In my non-Victorian lit-reading meantime, I have, of course, turned to my beloved and entirely reliable Ellis Peters for solace and healing. The Confession of Brother Haluin is the 15th chronicle of Brother Cadfael, and it's one of my favourites so far in the series, right up there with The Virgin in the Ice (book 4). Cadfael et al got to be very tolerant but Peters didn't, for a change, overuse her favourite adjective. There was snow and pain and death and remorse and more pain and lust and murder and redemption. A comforting, satisfying read, in part because it wasn't particularly surprising or suspenseful.

Reading Ellis Peters is like getting wrapped up in your favourite blanket and being given a bowl of your favourite comfort food. I'll be quite sad when I'm done the series (just four or five more little books to go).

Much more challenging was Junichiro Tanizaki's uber-famous novel of Japan near the end of the Second World War, The Makioka Sisters. A compatriot of mine in my MA year told me that this novel was like a George Eliot novel. Now, with that I can't agreebut that's because no one, as far as I know, has ever come close to replicating Eliot's profound ability to unpack her characters' characters.

But this by no means should imply that The Makioka Sisters is not an excellent book; it is an excellent book, truly. This story of four sisters trying to maintain old traditions of behaviour and sentiment in a world that's leaving them behind is by turns amusing, appalling, terrifying, and frustrating. And Tanizaki's skill at subtly cranking up the underlying anxiety as the events that lead to Japan's surrender is "set your teeth on edge" effective. Painful, yes; but Tanizaki also somehow maintains the compelling story-telling throughout. Just wonderful.

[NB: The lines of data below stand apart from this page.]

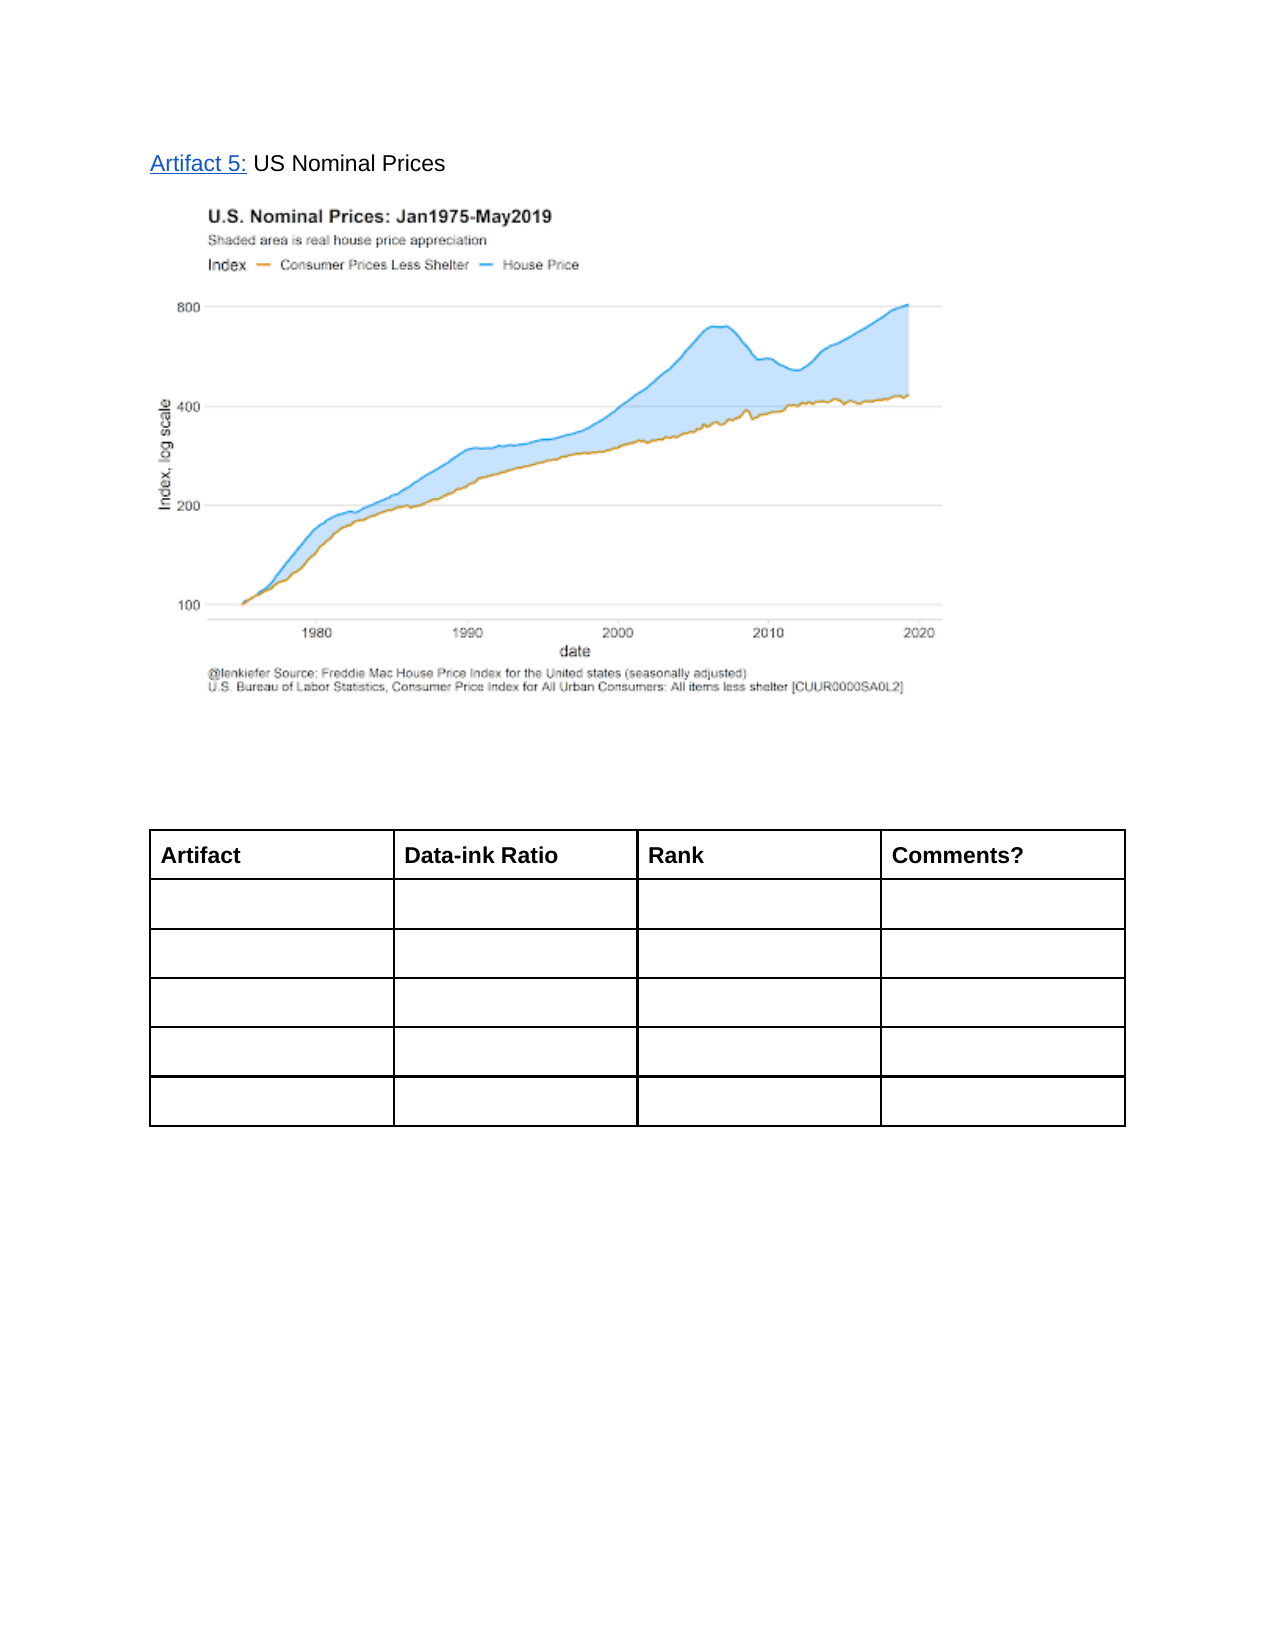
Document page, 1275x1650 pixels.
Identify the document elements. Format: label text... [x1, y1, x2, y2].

picture [150, 201, 951, 702]
table_cell [882, 979, 1124, 1026]
table_header Rank [639, 831, 880, 878]
table_cell [639, 880, 880, 928]
table_cell [151, 1078, 393, 1125]
table_cell [882, 930, 1124, 977]
table_cell [882, 880, 1124, 928]
table_cell [639, 1028, 880, 1075]
table_cell [151, 930, 393, 977]
table_cell [395, 1078, 636, 1125]
table_cell [639, 1078, 880, 1125]
table_header Data-ink Ratio [395, 831, 636, 878]
table_cell [639, 930, 880, 977]
table_cell [395, 1028, 636, 1075]
table_cell [151, 880, 393, 928]
table_cell [882, 1078, 1124, 1125]
table_cell [395, 930, 636, 977]
table_cell [395, 979, 636, 1026]
table_header Artifact [151, 831, 393, 878]
table_cell [151, 1028, 393, 1075]
text Artifact 5: US Nominal Prices [150, 150, 1125, 176]
table_header Comments? [882, 831, 1124, 878]
table_cell [395, 880, 636, 928]
table_cell [151, 979, 393, 1026]
table_cell [639, 979, 880, 1026]
table_cell [882, 1028, 1124, 1075]
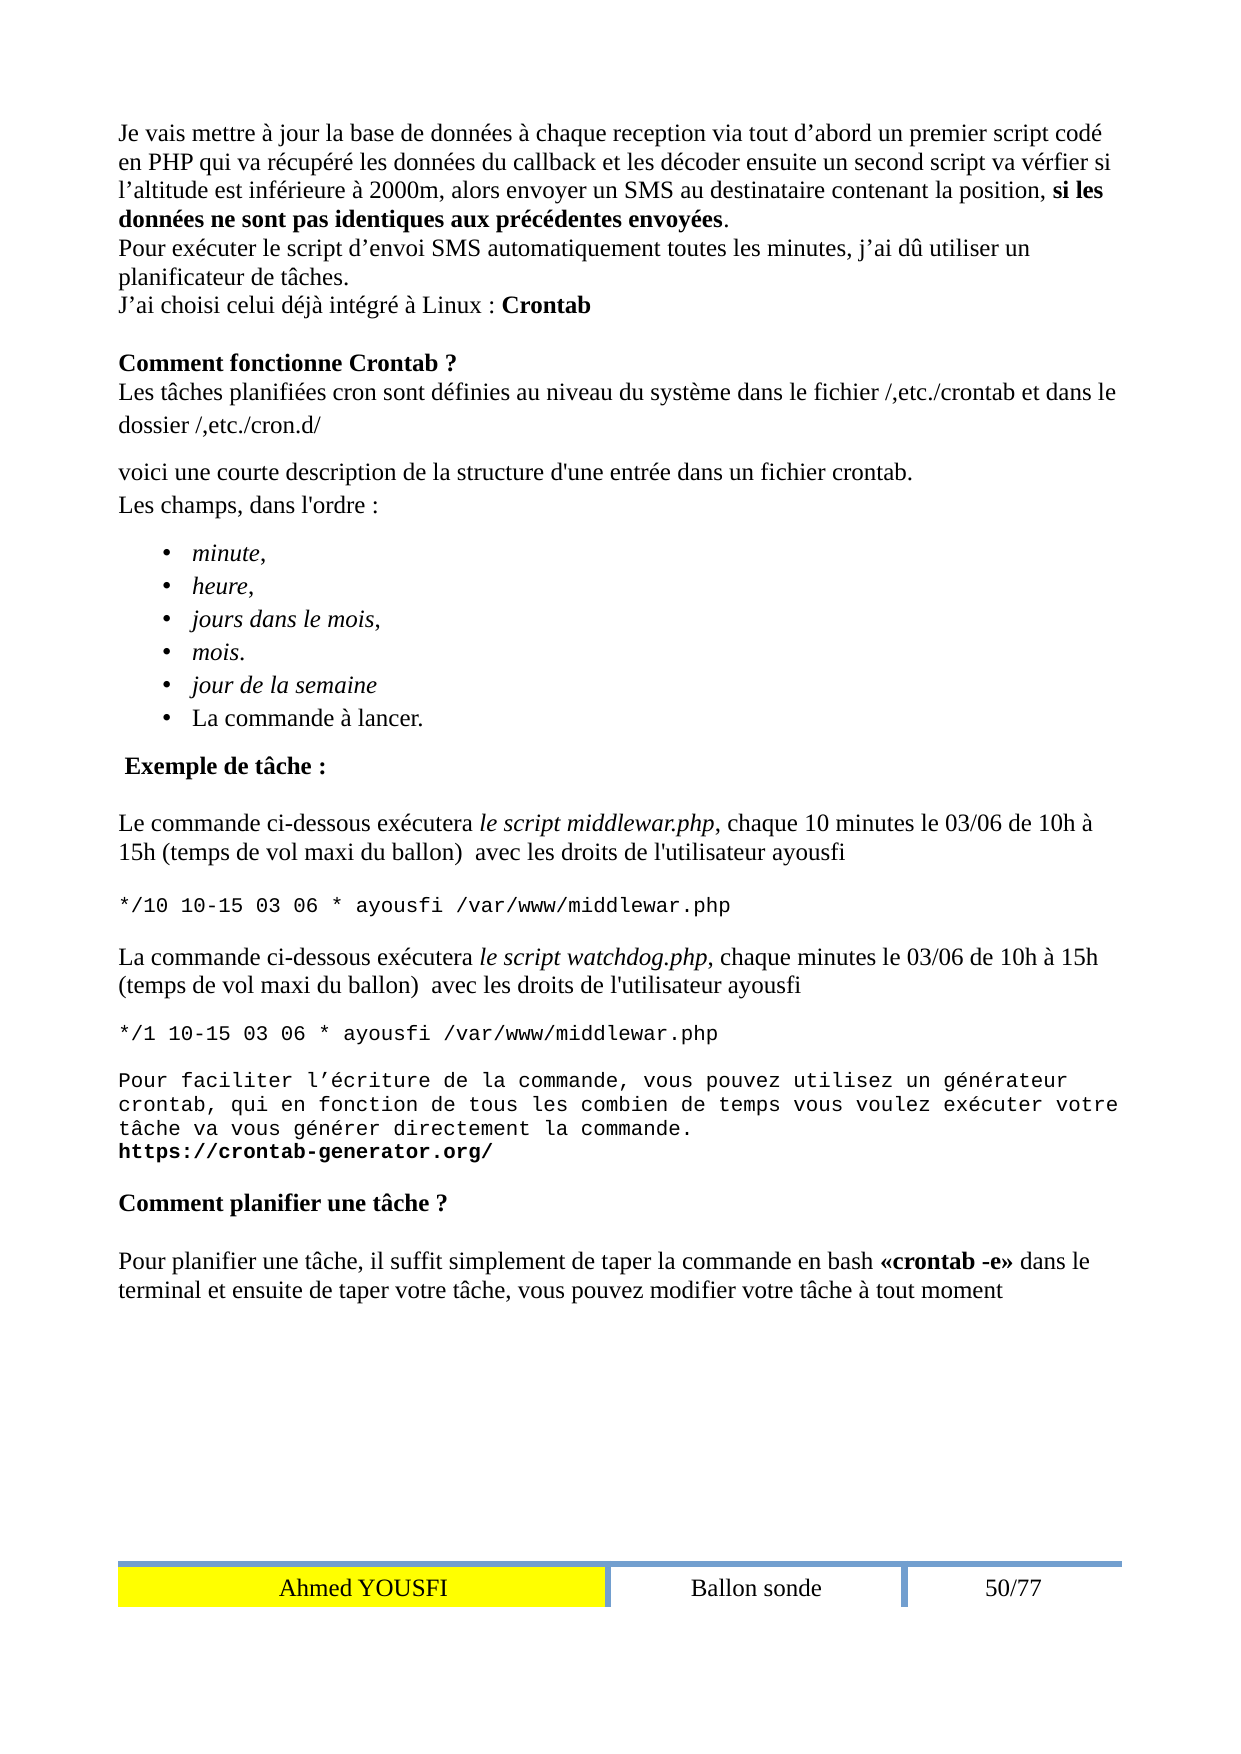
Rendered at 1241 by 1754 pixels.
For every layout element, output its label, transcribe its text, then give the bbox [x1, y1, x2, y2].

Finally, I just re-read a Renaissance slice and dice of the first order, a play I hadn't read in probably twelve years and which I did not remember at all: Thomas Middleton's Women Beware Women.

My gawd, it is just so damned good. It is stunningly foul in its portrayal of human desire; people are truly a disgusting lot in Middleton's world view. I've never met such a compelling she-villain (Livia) in my explorations of the Renaissance drama (that I can remember; you can be damned sure I will be seeking out all the Middleton going in case I've missed and/or forgotten more amazingness of this lurid order). I am desperate to see this play performed; a double-header of it and John Ford's 'Tis Pity She's a Whore might well constitute my idea of heaven on earth.

Just read it, trust me; and while you're doing so, try to think of who could do justice to a character like Livia. I can only imagine Angelina Jolie in five years or so, in one of those rare instances in which she doesn't simply phone in her performance.

Also, William C. Carroll's introduction was very compelling; it almost made me miss academia (in part because I met this prof at a conference once and he didn't know me at all but made a point of being really nice to me).

Right then, I'm all caught up. I'm back to The Gone Away World which I put down for awhile but am now rushing madly through again.